2. Stack vs Pool Memory

Key finding: stack-allocated 16 KB buffer causes 32 KB per goroutine; pool reduces this by 27-30×

Approach N=100 N=500 N=1000 N=2000
Stack 16KB 3.2 MB (32 KB/gor) 16.4 MB (32 KB/gor) 32.8 MB (32 KB/gor) 65.5 MB (32 KB/gor)
Pool 16KB 0 MB 0.03-0.1 MB 0.4-0.8 MB 2.1-2.4 MB
Pool 4KB 0 MB 0-0.1 MB 0.5-0.7 MB 2.3-2.5 MB

Explanation:

  • Stack variant: Go runtime grows goroutine stack to 32 KB to fit the 16,379-byte array. Confirmed: exactly 32,768 bytes per goroutine consistently.
  • Pool variant: Goroutine stack stays at default size (2-8 KB depending on frame). Buffer lives on heap, managed by pool.
  • Savings at N=2000 (1000 connections × 2 pumps): 65.5 MB → 2.3 MB = 96.5% reduction in stack memory

Pool 16KB vs Pool 4KB

Surprisingly similar! Both have ~2.3 MB stack overhead at N=2000. The difference is in heap:

  • Pool 16KB at N=2000: ~16-24 KB heap (pool allocations)
  • Pool 4KB at N=2000: ~8-16 KB heap

The heap difference is small because sync.Pool is clever — it reuses buffers and GC cleans idle ones.

Burst behavior (9seconds’ concern about idle pool memory)

Pool buf size Idle heap after burst 1 Active heap during burst 2
4 KB 5.6-8.1 MB ~8 MB + 2.7 MB stack
16 KB 11.9-13.9 MB ~13 MB + 2.7 MB stack

9seconds is partially right: After a burst of 500 goroutines, pool holds ~6-14 MB of idle heap (depending on buffer size).
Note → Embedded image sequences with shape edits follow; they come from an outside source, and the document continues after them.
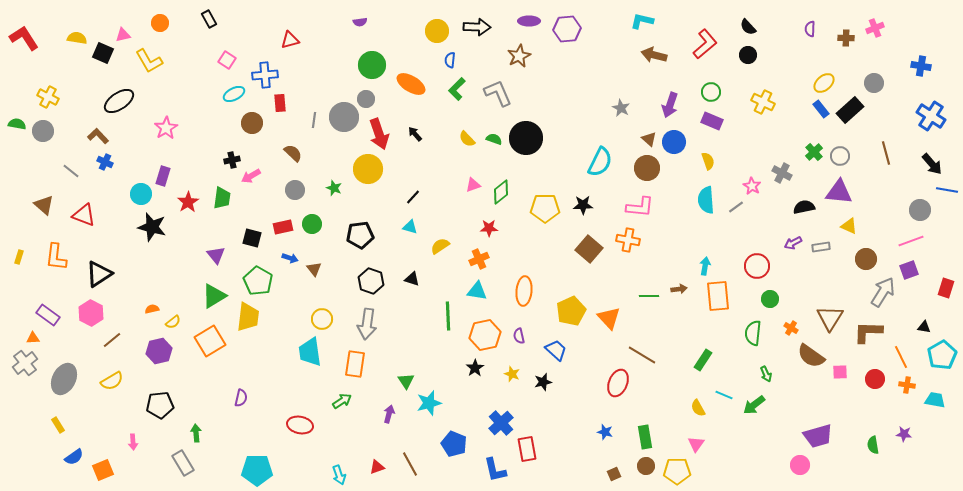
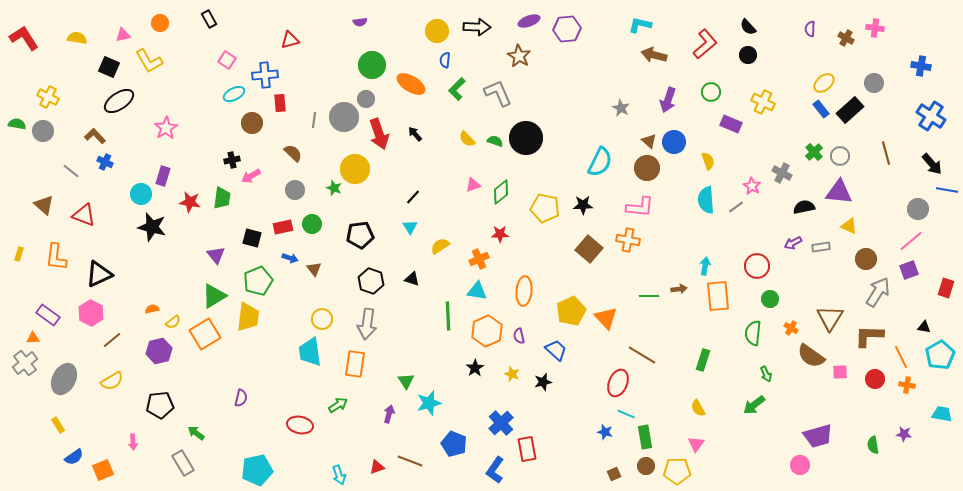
purple ellipse at (529, 21): rotated 20 degrees counterclockwise
cyan L-shape at (642, 21): moved 2 px left, 4 px down
pink cross at (875, 28): rotated 30 degrees clockwise
brown cross at (846, 38): rotated 28 degrees clockwise
black square at (103, 53): moved 6 px right, 14 px down
brown star at (519, 56): rotated 15 degrees counterclockwise
blue semicircle at (450, 60): moved 5 px left
purple arrow at (670, 105): moved 2 px left, 5 px up
purple rectangle at (712, 121): moved 19 px right, 3 px down
brown L-shape at (98, 136): moved 3 px left
green semicircle at (494, 139): moved 1 px right, 2 px down
brown triangle at (649, 139): moved 2 px down
yellow circle at (368, 169): moved 13 px left
red star at (188, 202): moved 2 px right; rotated 30 degrees counterclockwise
yellow pentagon at (545, 208): rotated 12 degrees clockwise
gray circle at (920, 210): moved 2 px left, 1 px up
cyan triangle at (410, 227): rotated 42 degrees clockwise
red star at (489, 228): moved 11 px right, 6 px down
pink line at (911, 241): rotated 20 degrees counterclockwise
yellow rectangle at (19, 257): moved 3 px up
black triangle at (99, 274): rotated 8 degrees clockwise
green pentagon at (258, 281): rotated 20 degrees clockwise
gray arrow at (883, 292): moved 5 px left
orange triangle at (609, 318): moved 3 px left
brown L-shape at (868, 332): moved 1 px right, 4 px down
orange hexagon at (485, 335): moved 2 px right, 4 px up; rotated 12 degrees counterclockwise
orange square at (210, 341): moved 5 px left, 7 px up
cyan pentagon at (942, 355): moved 2 px left
green rectangle at (703, 360): rotated 15 degrees counterclockwise
cyan line at (724, 395): moved 98 px left, 19 px down
cyan trapezoid at (935, 400): moved 7 px right, 14 px down
green arrow at (342, 401): moved 4 px left, 4 px down
green arrow at (196, 433): rotated 48 degrees counterclockwise
brown line at (410, 464): moved 3 px up; rotated 40 degrees counterclockwise
cyan pentagon at (257, 470): rotated 12 degrees counterclockwise
blue L-shape at (495, 470): rotated 48 degrees clockwise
This is memory that wouldn’t exist with stack-allocated buffers (which are freed when goroutines exit).

However:

  • This idle memory is released at the next GC cycle (sync.Pool is designed for this)
  • During active connections, total memory is still lower: stack(2.7 MB) + heap(8-13 MB) = 10-16 MB vs stack-only 16-32 MB
  • The idle overhead is transient; the stack overhead is permanent per goroutine

Conclusion on stack vs pool

sync.Pool with relay buffers provides massive stack memory savings (96.5% at 1000 connections). The trade-off is temporary idle heap memory between connection bursts, but:

  1. sync.Pool releases objects at GC
  2. Total memory during active connections is still lower
  3. Stack memory cannot be reclaimed while goroutine is alive; pool memory can

The 16 KB vs 4 KB pool buffer size makes negligible difference for memory — the savings come from moving the buffer off the stack entirely, not from making it smaller.
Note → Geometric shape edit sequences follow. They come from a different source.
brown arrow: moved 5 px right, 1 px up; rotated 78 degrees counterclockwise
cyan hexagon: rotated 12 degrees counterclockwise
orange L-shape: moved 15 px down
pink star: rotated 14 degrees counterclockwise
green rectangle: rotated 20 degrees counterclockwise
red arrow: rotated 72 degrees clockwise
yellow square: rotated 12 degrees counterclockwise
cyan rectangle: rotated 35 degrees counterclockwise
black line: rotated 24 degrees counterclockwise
3. CPU Overhead — Stack vs Pool

Key finding: zero measurable CPU impact from using sync.Pool

Scenario stack 16KB pool 16KB pool 4KB
Raw relay (10 MB) 11,018 MB/s 10,952 MB/s 11,004 MB/s
TLS relay (10 MB) 9,788 MB/s 9,633 MB/s 9,676 MB/s

All values are within ±2% noise. No statistically significant difference.

Isolated overhead:

  • sync.Pool.Get() + Put() = 7.3 ns per call (one-time per connection, not per read)
  • Stack allocation of [16379]byte = 0.25 ns
  • Difference: 7 ns per connection. For a transfer lasting ~1,000,000 ns (1 ms), this is 0.0007% overhead

Conclusion on CPU

sync.Pool introduces no measurable CPU overhead for relay operations. The ~7 ns per Get/Put is amortized across the entire connection lifetime (millions of ns). Throughput is identical whether using stack-allocated or pool-allocated buffers of any size.